* [PROBLEM STATEMENT] Number of lines below with "clockgen": work it out and reply with that number only.

━━━━━ INFORMATION PROVIDED

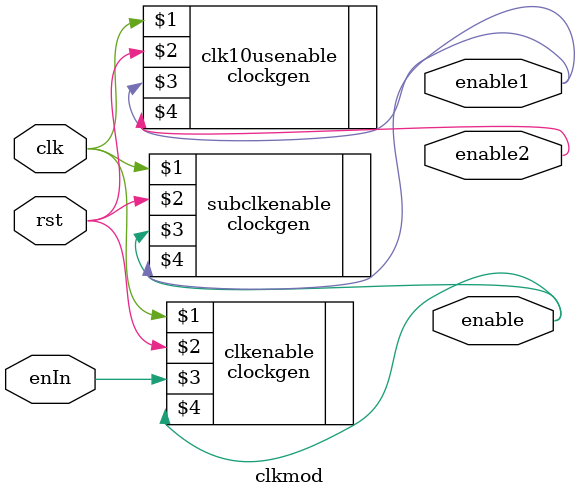
<source format=v>
module clkmod(clk,rst,enIn,enable,enable1,enable2);

input clk;
input rst;
input enIn;
output enable;
output enable1;
output enable2;
wire clk;
wire rst;

clockgen #(.WIDTH(3),.COUNT(4)) clkenable (clk,rst,enIn,enable); 
clockgen #(.WIDTH(4),.COUNT(12)) subclkenable (clk,rst,enable,enable1);
clockgen #(.WIDTH(4),.COUNT(10)) clk10usenable (clk,rst,enable1,enable2);

endmodule

</source>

━━━━━━━━━━

* [PROBLEM SOLUTION] 3